# nails - help!



## ivyvizsla (Jul 24, 2011)

Hello everyone!
Our V is now almost 4 months old and doing well! He is tolerating me clipping his nails quite well, but it seems now I have the problem! As he gets older I am having a more difficult time distinguishing the quick from his nail shading. I tried holding a light up to the nail while my husband clips, but it is still hard. I haven't hit the quick, but I am having to clip pretty often so as to avoid them getting long. 

Could someone provide a photo perhaps of what is quick and what is shading on a v's nail? 

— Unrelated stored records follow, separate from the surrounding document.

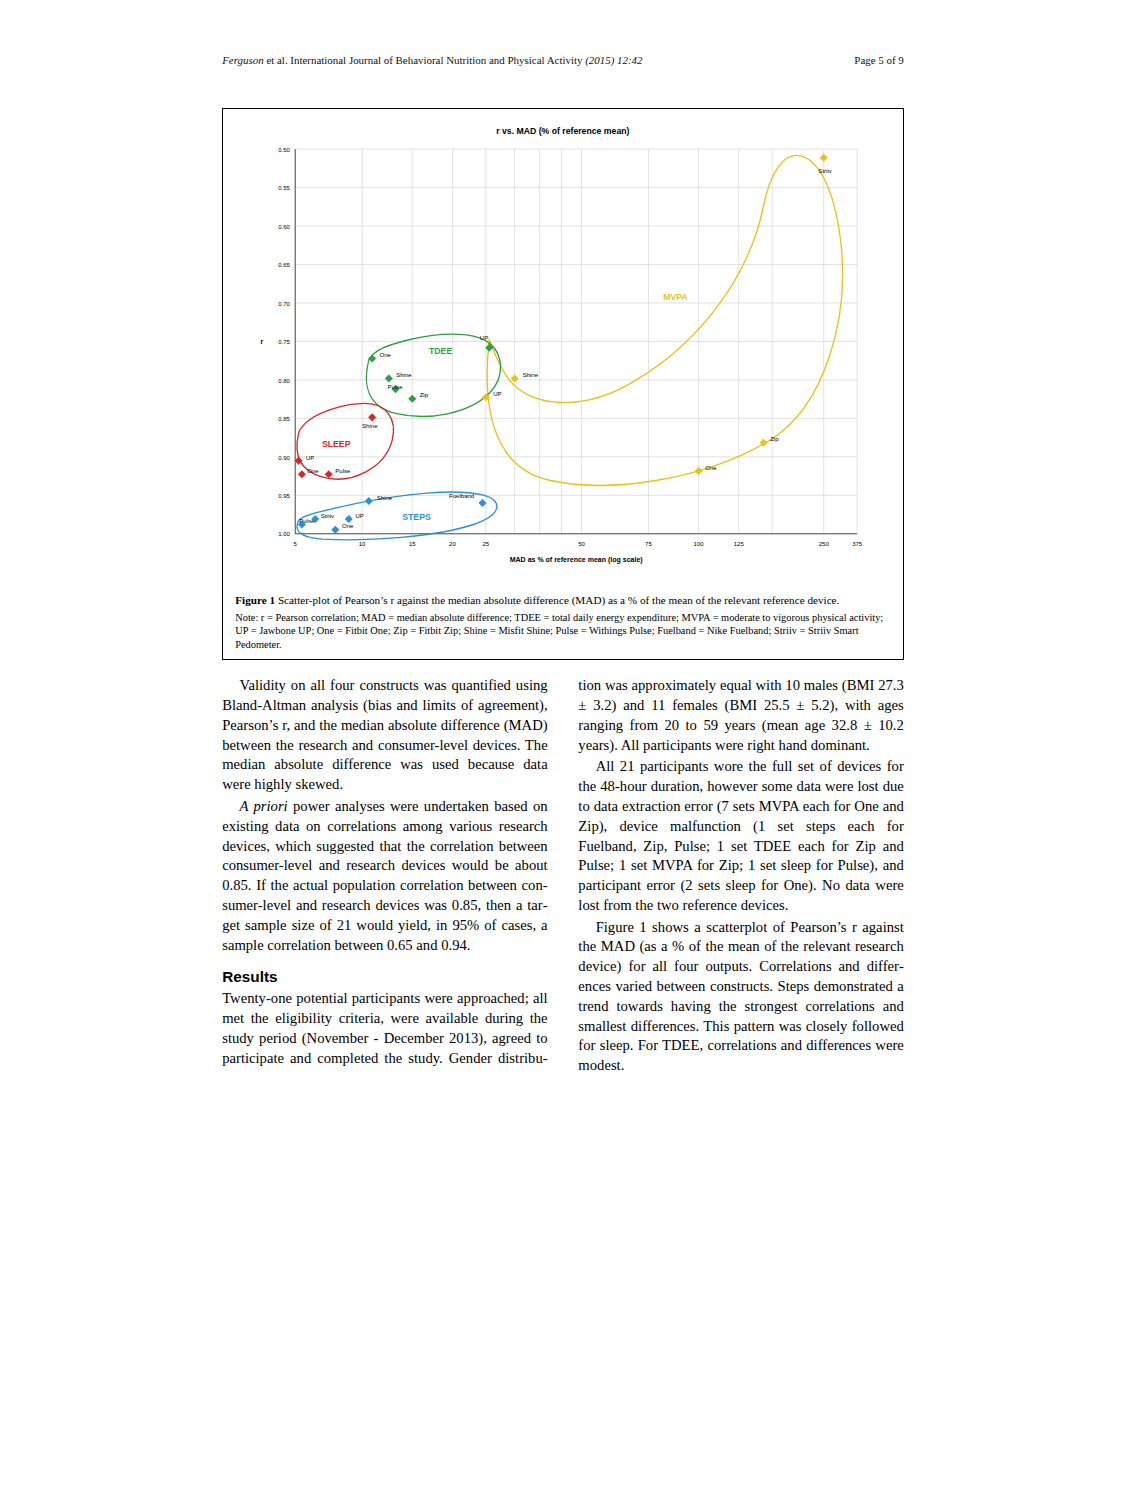Ferguson et al. International Journal of Behavioral Nutrition and Physical Activity (2015) 12:42
Page 5 of 9
r vs. MAD (% of reference mean) 0.50 0.55 0.60 0.65 0.70 0.75 0.80 0.85 0.90 0.95 1.00 r 5 10 15 20 25 50 75 100 125 250 375 MAD as % of reference mean (log scale) MVPA TDEE SLEEP STEPS Striiv Shine UP Zip One UP One Shine Pulse Zip Shine UP One Pulse Shine Fuelband Striiv UP Pulse One
Figure 1 Scatter-plot of Pearson’s r against the median absolute difference (MAD) as a % of the mean of the relevant reference device.
Note: r = Pearson correlation; MAD = median absolute difference; TDEE = total daily energy expenditure; MVPA = moderate to vigorous physical activity; UP = Jawbone UP; One = Fitbit One; Zip = Fitbit Zip; Shine = Misfit Shine; Pulse = Withings Pulse; Fuelband = Nike Fuelband; Striiv = Striiv Smart Pedometer.
Validity on all four constructs was quantified using Bland-Altman analysis (bias and limits of agreement), Pearson’s r, and the median absolute difference (MAD) between the research and consumer-level devices. The median absolute difference was used because data were highly skewed.
A priori power analyses were undertaken based on existing data on correlations among various research devices, which suggested that the correlation between consumer-level and research devices would be about 0.85. If the actual population correlation between consumer-level and research devices was 0.85, then a target sample size of 21 would yield, in 95% of cases, a sample correlation between 0.65 and 0.94.
Results
Twenty-one potential participants were approached; all met the eligibility criteria, were available during the study period (November - December 2013), agreed to participate and completed the study. Gender distribution was approximately equal with 10 males (BMI 27.3 ± 3.2) and 11 females (BMI 25.5 ± 5.2), with ages ranging from 20 to 59 years (mean age 32.8 ± 10.2 years). All participants were right hand dominant.
All 21 participants wore the full set of devices for the 48-hour duration, however some data were lost due to data extraction error (7 sets MVPA each for One and Zip), device malfunction (1 set steps each for Fuelband, Zip, Pulse; 1 set TDEE each for Zip and Pulse; 1 set MVPA for Zip; 1 set sleep for Pulse), and participant error (2 sets sleep for One). No data were lost from the two reference devices.
Figure 1 shows a scatterplot of Pearson’s r against the MAD (as a % of the mean of the relevant research device) for all four outputs. Correlations and differences varied between constructs. Steps demonstrated a trend towards having the strongest correlations and smallest differences. This pattern was closely followed for sleep. For TDEE, correlations and differences were modest.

I know that sounds silly...


----------



## redbirddog (Apr 23, 2010)

http://redbirddog.blogspot.com/2011/08/art-of-nail-trimming.html 

Hope this is of some help.

Rod a.k.a. redbirddog


----------



## harrigab (Aug 21, 2011)

ivyvizsla said:


> Hello everyone!
> Our V is now almost 4 months old and doing well! He is tolerating me clipping his nails quite well, but it seems now I have the problem! As he gets older I am having a more difficult time distinguishing the quick from his nail shading. I tried holding a light up to the nail while my husband clips, but it is still hard. I haven't hit the quick, but I am having to clip pretty often so as to avoid them getting long.
> 
> Could someone provide a photo perhaps of what is quick and what is shading on a v's nail?
> ...


 to my mind, the only silly question is the one that remains "unasked"


----------



## Lucy Vizsla (May 19, 2008)

We have always clipped nails, but just recently we switched to the dremel and love it. They dog really like it much better too. That way you are just always taking just alittle off the top, which helps that quick move back.


----------



## harrigab (Aug 21, 2011)

I have a bosch multi-tool, an oscillating tool, that has sandpaper attachments, I might give that a whirl on Ruby, (might experiment on the kids first.....oops!)


----------



## Adelle25 (Sep 4, 2011)

Im having the same problem and ive hit the quick before, so now i have ham ready make him sit for the front and just take a tiny bit off. His really good and will sit and wait until i have done the foot. But im still worried of taking too much off. 

I might get a nail file and see how i get on with that.


----------